Hi all. I’m use to critiquing horses but know little about dog conformation. This guy is a rescue and I’m just wondering for my education how well he is put together. I have this picture but limited pics due to flailing puppy behavior. ? He does have a very slight over bite but canines line up correctly. He came from a situation where he did not get ideal food, likely not even puppy food. :? He’s about 50 pounds atm. I’m hoping his growth wasn’t stunted. He seems to be growing now with better food. Is 50 pounds light for an 8 month male? Also, any advise on getting his nose black again? Thanks!!


----------



## Orphan Heidi (Sep 21, 2018)

Beautiful boy! I won't critique his conformation except to say he's coming along nicely balanced, imo.

was his nose black earlier? I've had success bringing back pigment color on horses w/ ground flax seed.

I also gave it to my last GSD to improve her coat and dry skin. I'd try a TBS on his feed 2 X per day.
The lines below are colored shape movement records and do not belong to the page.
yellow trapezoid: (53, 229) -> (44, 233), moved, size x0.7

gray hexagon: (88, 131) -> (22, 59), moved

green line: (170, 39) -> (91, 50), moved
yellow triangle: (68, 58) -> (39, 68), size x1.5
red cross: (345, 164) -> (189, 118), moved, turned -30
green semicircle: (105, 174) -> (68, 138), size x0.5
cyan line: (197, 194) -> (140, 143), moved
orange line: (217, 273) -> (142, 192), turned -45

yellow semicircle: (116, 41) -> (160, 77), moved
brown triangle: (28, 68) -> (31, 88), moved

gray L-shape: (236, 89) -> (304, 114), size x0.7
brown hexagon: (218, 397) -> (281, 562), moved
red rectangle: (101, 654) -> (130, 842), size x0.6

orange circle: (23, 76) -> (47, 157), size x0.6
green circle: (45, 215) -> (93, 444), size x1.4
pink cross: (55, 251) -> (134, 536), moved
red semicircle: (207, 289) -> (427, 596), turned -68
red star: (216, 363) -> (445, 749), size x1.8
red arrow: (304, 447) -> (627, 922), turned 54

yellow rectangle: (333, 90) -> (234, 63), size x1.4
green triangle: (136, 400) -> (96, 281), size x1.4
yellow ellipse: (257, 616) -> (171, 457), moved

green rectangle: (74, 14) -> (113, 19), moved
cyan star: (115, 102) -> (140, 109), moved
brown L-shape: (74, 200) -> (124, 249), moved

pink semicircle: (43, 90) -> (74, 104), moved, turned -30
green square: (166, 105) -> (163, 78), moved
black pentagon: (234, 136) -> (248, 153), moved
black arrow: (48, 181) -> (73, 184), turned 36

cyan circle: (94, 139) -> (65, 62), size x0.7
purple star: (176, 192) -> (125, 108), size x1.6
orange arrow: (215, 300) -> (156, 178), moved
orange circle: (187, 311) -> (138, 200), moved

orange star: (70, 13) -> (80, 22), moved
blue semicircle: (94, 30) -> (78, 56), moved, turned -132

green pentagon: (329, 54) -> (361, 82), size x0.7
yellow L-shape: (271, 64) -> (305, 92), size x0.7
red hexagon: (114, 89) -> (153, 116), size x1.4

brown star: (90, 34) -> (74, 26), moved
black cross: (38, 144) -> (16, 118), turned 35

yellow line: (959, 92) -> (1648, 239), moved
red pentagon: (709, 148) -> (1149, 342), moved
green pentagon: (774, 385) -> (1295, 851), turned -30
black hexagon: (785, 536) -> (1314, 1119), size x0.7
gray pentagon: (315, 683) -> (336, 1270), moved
I ground it in my coffee grinder for better absorption.

Welcome to the forum!


----------



## Krankie (Jan 19, 2019)

Thank you for the welcome! 
To answer your question, he has black pigment around his nose but the tip and most of it is pink. I thought that since he had some black pigment, it may come back. What causes a pink nose?


----------



## lhczth (Apr 5, 2000)

Snow nose (loss of pigment) is more common in the winter with the shorter days and when the dogs spend less time outside. Maybe it is caused by a decrease in D3, but I wouldn't start supplementing Vit D. Also make sure you are not feeding him in plastic dishes. 



Young male with high withers, slight dip behind the withers, nice short loin, good croup though a little steep (could be because he is standing up hill). I can't really see his shoulder, but he looks to have very good angulation front and rear. Maybe toeing out a bit in front, but could be just the way he is set up. Very nice and intelligent expression. Other than the pink nose, he looks to have good pigment.


----------



## Kyrielle (Jun 28, 2016)

Krankie said:


> Thank you for the welcome!
> To answer your question, he has black pigment around his nose but the tip and most of it is pink. I thought that since he had some black pigment, it may come back. What causes a pink nose?


It's the same reason people get paler in winter. Jack suffers from the same issue in the winter. In the summer, when we're out in the sun more, it goes right back to being black. Evidently, your dog's nose merely needs a tan.


----------